Records to process below:

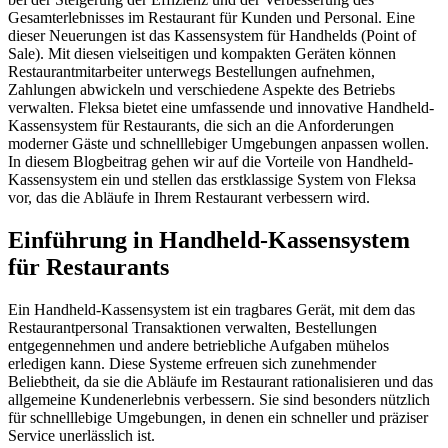
Gesamterlebnisses im Restaurant für Kunden und Personal. Eine
dieser Neuerungen ist das Kassensystem für Handhelds (Point of
Sale). Mit diesen vielseitigen und kompakten Geräten können
Restaurantmitarbeiter unterwegs Bestellungen aufnehmen,
Zahlungen abwickeln und verschiedene Aspekte des Betriebs
verwalten. Fleksa bietet eine umfassende und innovative Handheld-
Kassensystem für Restaurants, die sich an die Anforderungen
moderner Gäste und schnelllebiger Umgebungen anpassen wollen.
In diesem Blogbeitrag gehen wir auf die Vorteile von Handheld-
Kassensystem ein und stellen das erstklassige System von Fleksa
vor, das die Abläufe in Ihrem Restaurant verbessern wird.
Einführung in Handheld-Kassensystem
für Restaurants
Ein Handheld-Kassensystem ist ein tragbares Gerät, mit dem das
Restaurantpersonal Transaktionen verwalten, Bestellungen
entgegennehmen und andere betriebliche Aufgaben mühelos
erledigen kann. Diese Systeme erfreuen sich zunehmender
Beliebtheit, da sie die Abläufe im Restaurant rationalisieren und das
allgemeine Kundenerlebnis verbessern. Sie sind besonders nützlich
für schnelllebige Umgebungen, in denen ein schneller und präziser
Service unerlässlich ist.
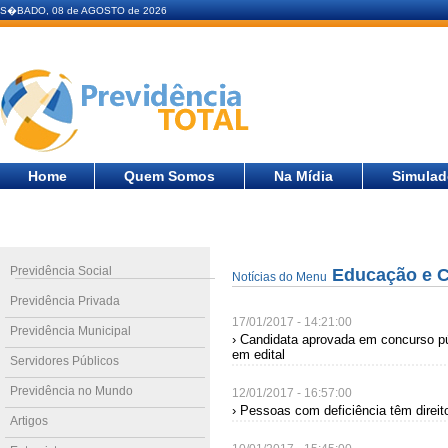
S�BADO, 08 de AGOSTO de 2026
Home
Quem Somos
Na Mídia
Simulad
Previdência Social
Educação e 
Notícias do Menu
Previdência Privada
17/01/2017 - 14:21:00
Previdência Municipal
› Candidata aprovada em concurso p
em edital
Servidores Públicos
Previdência no Mundo
12/01/2017 - 16:57:00
› Pessoas com deficiência têm direit
Artigos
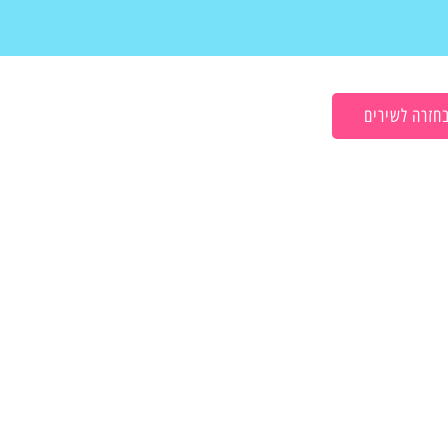
חזרה לשירים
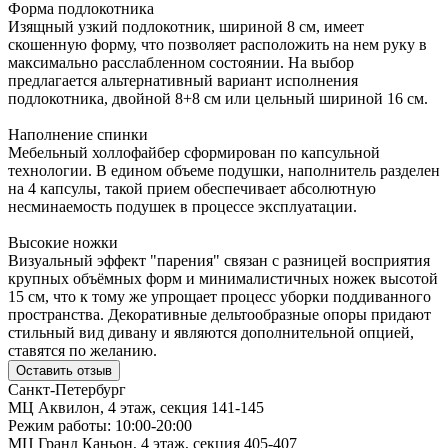
Форма подлокотника
Изящный узкий подлокотник, шириной 8 см, имеет
скошенную форму, что позволяет расположить на нем руку в
максимально расслабленном состоянии. На выбор
предлагается альтернативный вариант исполнения
подлокотника, двойной 8+8 см или цельный шириной 16 см.
Наполнение спинки
Мебельный холлофайбер сформирован по капсульной
технологии. В едином объеме подушки, наполнитель разделен
на 4 капсулы, такой прием обеспечивает абсолютную
несминаемость подушек в процессе эксплуатации.
Высокие ножки
Визуальный эффект "парения" связан с разницей восприятия
крупных объёмных форм и минималистичных ножек высотой
15 см, что к тому же упрощает процесс уборки поддиванного
пространства. Декоративные дельтообразные опоры придают
стильный вид дивану и являются дополнительной опцией,
ставятся по желанию.
Оставить отзыв
Санкт-Петербург
МЦ Аквилон, 4 этаж, секция 141-145
Режим работы: 10:00-20:00
МЦ Гранд Каньон, 4 этаж, секция 405-407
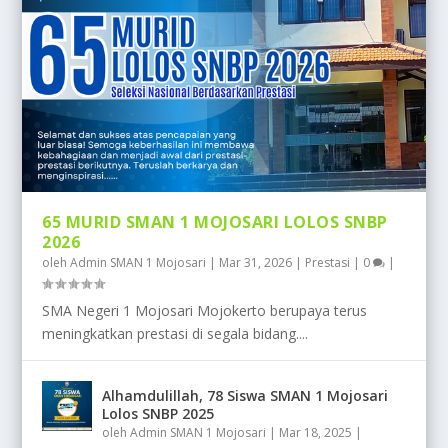
65 MURID SMAN 1 MOJOSARI LOLOS SNBP
2026
oleh
Admin SMAN 1 Mojosari
|
Mar 31, 2026
|
Prestasi
|
0
|
SMA Negeri 1 Mojosari Mojokerto berupaya terus
meningkatkan prestasi di segala bidang....
Alhamdulillah, 78 Siswa SMAN 1 Mojosari
Lolos SNBP 2025
oleh
Admin SMAN 1 Mojosari
|
Mar 18, 2025
|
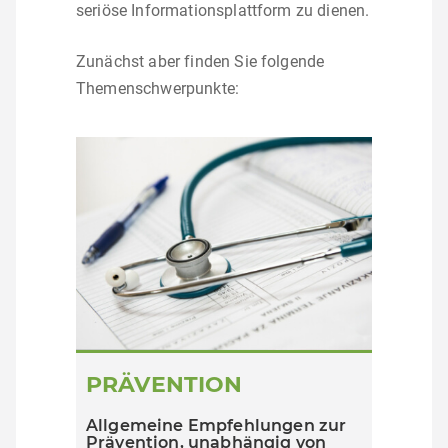
seriöse Informationsplattform zu dienen.
Zunächst aber finden Sie folgende
Themenschwerpunkte:
PRÄVENTION
Allgemeine Empfehlungen zur
Prävention, unabhängig von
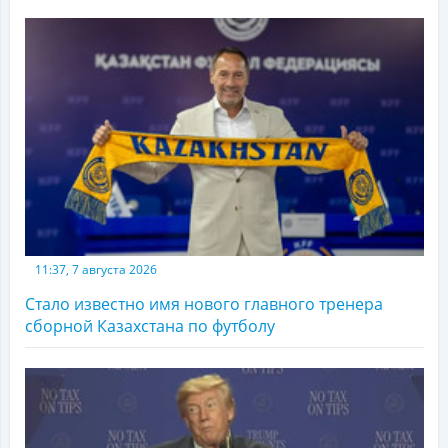
11:37, 7 августа 2026
Стало известно имя нового главного тренера
сборной Казахстана по футболу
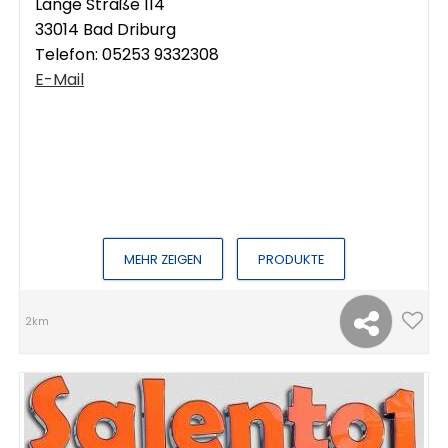
Lange Straße 114
33014 Bad Driburg
Telefon:
05253 9332308
E-Mail
MEHR ZEIGEN
PRODUKTE
2km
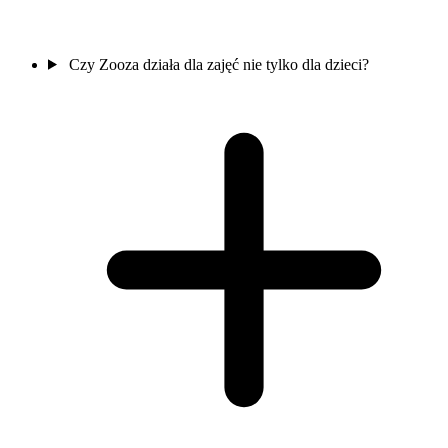
Czy Zooza działa dla zajęć nie tylko dla dzieci?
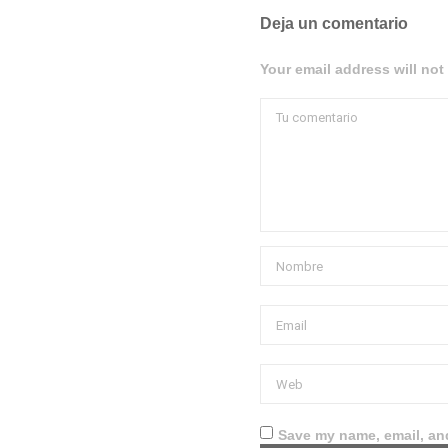
Deja un comentario
Your email address will not
Save my name, email, and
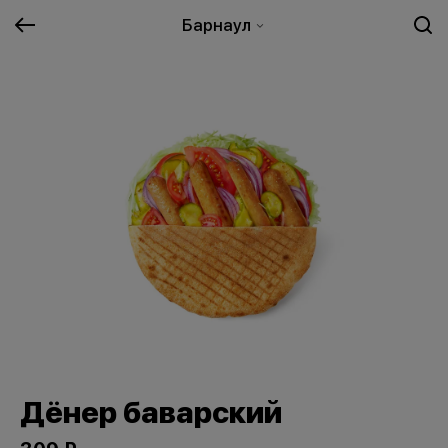
Барнаул
Дёнер баварский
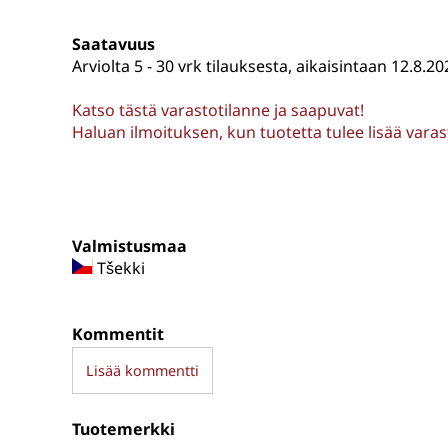
Saatavuus
Arviolta
5 - 30 vrk tilauksesta, aikaisintaan 12.8.20
Katso tästä varastotilanne ja saapuvat!
Haluan ilmoituksen, kun tuotetta tulee lisää vara
Valmistusmaa
Tšekki
Kommentit
Lisää kommentti
Tuotemerkki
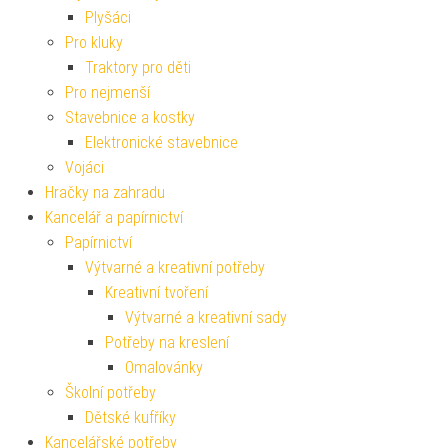
Plyšáci
Pro kluky
Traktory pro děti
Pro nejmenší
Stavebnice a kostky
Elektronické stavebnice
Vojáci
Hračky na zahradu
Kancelář a papírnictví
Papírnictví
Výtvarné a kreativní potřeby
Kreativní tvoření
Výtvarné a kreativní sady
Potřeby na kreslení
Omalovánky
Školní potřeby
Dětské kufříky
Kancelářské potřeby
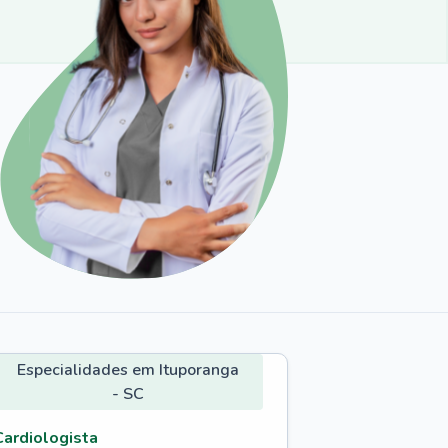
Especialidades em Ituporanga
- SC
Cardiologista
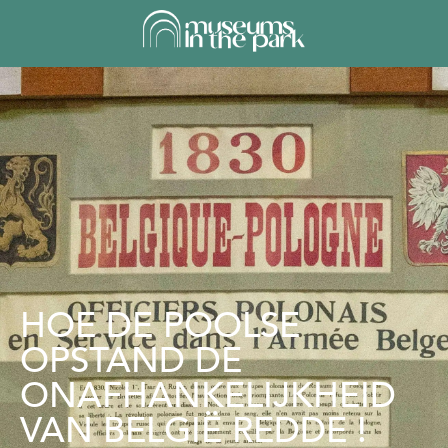
HOE DE POOLSE
OPSTAND DE
ONAFHANKELIJKHEID
VAN BELGIË REDDE !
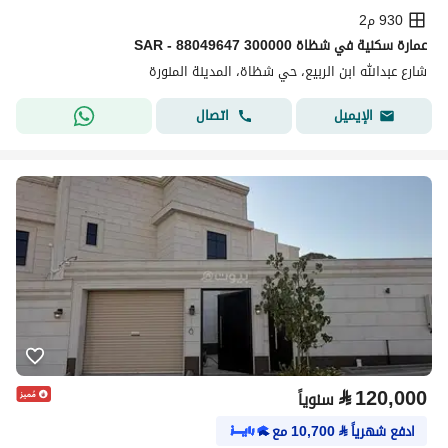
930 م2
عمارة سكنية في شظاة 300000 SAR - 88049647
شارع عبدالله ابن الربيع، حي شظاة، المدينة المنورة
اتصال
الإيميل
⃁
120,000
سنوياً
ادفع شهرياً
⃁
10,700
مع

End of Records to process.

> **Exercise requirements**: One number makes up the answer: the number of lines among the entries that include the word "шириной".

> **Answer space**: 2